Consider the calling of Joseph. Every vocation is unique – in the sense that the Good Shepard calls each of his sheep by its own proper name – but there was something supremely unique in the vocation of Joseph, who was called to be the foster father of God’s Son and the protector of that divine Son’s virgin mother. Joseph’s vocation was not all that difficult; it was impossible! In a sense, Joseph had to figure it out as he went along, simply following God’s call, as best he could, wherever it led. He was obliged to leave the heavy lifting to God.
With so distinctive and demanding a vocation, Joseph might be excused, if, on occasion – the flight into Egypt, for instance – he felt anxious and insecure. The evidence, however, indicates that this was not the case. Joseph was not a person given to anxiety.
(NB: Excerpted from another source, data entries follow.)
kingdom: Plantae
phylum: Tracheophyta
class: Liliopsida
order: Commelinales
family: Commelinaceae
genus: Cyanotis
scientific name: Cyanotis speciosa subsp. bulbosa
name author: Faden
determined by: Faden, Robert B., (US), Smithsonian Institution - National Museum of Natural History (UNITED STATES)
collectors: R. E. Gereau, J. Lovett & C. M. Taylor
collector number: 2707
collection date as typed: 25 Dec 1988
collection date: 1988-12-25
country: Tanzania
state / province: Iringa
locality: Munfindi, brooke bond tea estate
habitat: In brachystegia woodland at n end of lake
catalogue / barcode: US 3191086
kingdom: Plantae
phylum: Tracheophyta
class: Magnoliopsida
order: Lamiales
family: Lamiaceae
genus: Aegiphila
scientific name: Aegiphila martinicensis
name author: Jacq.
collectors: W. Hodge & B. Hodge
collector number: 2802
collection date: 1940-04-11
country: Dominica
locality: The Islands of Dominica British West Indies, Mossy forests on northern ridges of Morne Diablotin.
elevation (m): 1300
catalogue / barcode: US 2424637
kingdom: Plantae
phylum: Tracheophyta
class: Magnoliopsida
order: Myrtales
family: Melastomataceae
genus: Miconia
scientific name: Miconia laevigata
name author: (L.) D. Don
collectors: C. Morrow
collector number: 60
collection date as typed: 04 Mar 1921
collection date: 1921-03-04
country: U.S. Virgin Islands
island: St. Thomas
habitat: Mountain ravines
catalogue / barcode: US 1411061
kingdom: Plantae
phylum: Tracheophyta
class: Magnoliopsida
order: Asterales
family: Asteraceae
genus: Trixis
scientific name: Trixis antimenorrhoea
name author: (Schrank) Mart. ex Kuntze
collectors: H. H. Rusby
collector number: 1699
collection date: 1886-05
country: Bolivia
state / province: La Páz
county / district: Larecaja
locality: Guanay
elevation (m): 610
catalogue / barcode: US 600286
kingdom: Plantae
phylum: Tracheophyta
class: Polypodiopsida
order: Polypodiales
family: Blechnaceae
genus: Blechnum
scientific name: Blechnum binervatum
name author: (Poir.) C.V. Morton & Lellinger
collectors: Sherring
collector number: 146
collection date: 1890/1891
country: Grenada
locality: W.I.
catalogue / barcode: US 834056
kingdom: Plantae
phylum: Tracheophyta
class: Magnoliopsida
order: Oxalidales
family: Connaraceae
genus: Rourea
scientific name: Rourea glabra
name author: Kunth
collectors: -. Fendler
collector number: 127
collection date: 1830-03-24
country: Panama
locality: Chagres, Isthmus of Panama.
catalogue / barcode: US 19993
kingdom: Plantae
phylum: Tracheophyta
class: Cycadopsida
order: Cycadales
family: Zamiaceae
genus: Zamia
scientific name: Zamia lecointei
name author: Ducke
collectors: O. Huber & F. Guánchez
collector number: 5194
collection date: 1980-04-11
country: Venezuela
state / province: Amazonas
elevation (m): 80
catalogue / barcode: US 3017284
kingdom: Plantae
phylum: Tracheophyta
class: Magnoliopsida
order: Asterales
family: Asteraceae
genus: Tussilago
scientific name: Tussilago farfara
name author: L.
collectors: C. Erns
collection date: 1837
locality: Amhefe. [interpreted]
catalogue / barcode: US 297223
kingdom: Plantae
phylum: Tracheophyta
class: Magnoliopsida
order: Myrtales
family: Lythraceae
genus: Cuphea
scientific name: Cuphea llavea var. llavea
He appeared, rather, as a man of extraordinary serenity. We find Joseph in five scenes in the gospel of Matthew, and every single time he is sound asleep (Matthew 1:20-24; 2:12, 13, 19, 22). Whatever troubles Joseph endured, they did not include insomnia.
Perhaps we see Joseph’s mark on Jesus – particularly the example of his serenity and simple trust in God – when we contemplate a later New Testament scene:
Now when they had left the multitude, they took Jesus along in the boat as he was. And other little boats were also with him. And a great windstorm arose, and the waves beat the boat, so that it was already filling. But he was in the stern, asleep on a pillow. (Mark 4:36-38).